> Task directions:
Working from the top of the records below, reproduce each line exactly, ending once you have written the line containing "175 225 6.86".

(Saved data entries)
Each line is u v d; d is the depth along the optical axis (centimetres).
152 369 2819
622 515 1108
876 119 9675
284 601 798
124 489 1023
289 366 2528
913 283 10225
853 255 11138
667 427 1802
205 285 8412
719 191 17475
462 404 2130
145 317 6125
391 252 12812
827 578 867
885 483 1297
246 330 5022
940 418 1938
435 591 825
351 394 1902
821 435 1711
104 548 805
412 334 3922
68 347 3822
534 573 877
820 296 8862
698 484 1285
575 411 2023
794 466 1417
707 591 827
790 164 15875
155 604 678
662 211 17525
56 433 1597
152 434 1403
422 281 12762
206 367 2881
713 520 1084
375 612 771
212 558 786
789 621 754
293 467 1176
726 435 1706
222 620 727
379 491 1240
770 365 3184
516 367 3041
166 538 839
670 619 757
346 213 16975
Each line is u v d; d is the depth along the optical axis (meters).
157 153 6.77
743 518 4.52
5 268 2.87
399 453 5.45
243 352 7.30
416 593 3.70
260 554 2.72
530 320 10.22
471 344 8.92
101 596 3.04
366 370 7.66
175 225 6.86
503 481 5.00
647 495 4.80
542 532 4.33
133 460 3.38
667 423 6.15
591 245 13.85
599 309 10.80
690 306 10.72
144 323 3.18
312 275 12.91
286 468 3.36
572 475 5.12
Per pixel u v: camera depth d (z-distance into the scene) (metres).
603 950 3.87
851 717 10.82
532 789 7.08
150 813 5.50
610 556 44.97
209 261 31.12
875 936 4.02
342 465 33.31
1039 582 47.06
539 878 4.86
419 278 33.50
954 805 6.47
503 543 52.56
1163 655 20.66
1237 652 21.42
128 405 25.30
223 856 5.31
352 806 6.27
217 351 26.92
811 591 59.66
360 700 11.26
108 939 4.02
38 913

> Solved problem:
Each line is u v d; d is the depth along the optical axis (centimetres).
152 369 2819
622 515 1108
876 119 9675
284 601 798
124 489 1023
289 366 2528
913 283 10225
853 255 11138
667 427 1802
205 285 8412
719 191 17475
462 404 2130
145 317 6125
391 252 12812
827 578 867
885 483 1297
246 330 5022
940 418 1938
435 591 825
351 394 1902
821 435 1711
104 548 805
412 334 3922
68 347 3822
534 573 877
820 296 8862
698 484 1285
575 411 2023
794 466 1417
707 591 827
790 164 15875
155 604 678
662 211 17525
56 433 1597
152 434 1403
422 281 12762
206 367 2881
713 520 1084
375 612 771
212 558 786
789 621 754
293 467 1176
726 435 1706
222 620 727
379 491 1240
770 365 3184
516 367 3041
166 538 839
670 619 757
346 213 16975
Each line is u v d; d is the depth along the optical axis (meters).
157 153 6.77
743 518 4.52
5 268 2.87
399 453 5.45
243 352 7.30
416 593 3.70
260 554 2.72
530 320 10.22
471 344 8.92
101 596 3.04
366 370 7.66
175 225 6.86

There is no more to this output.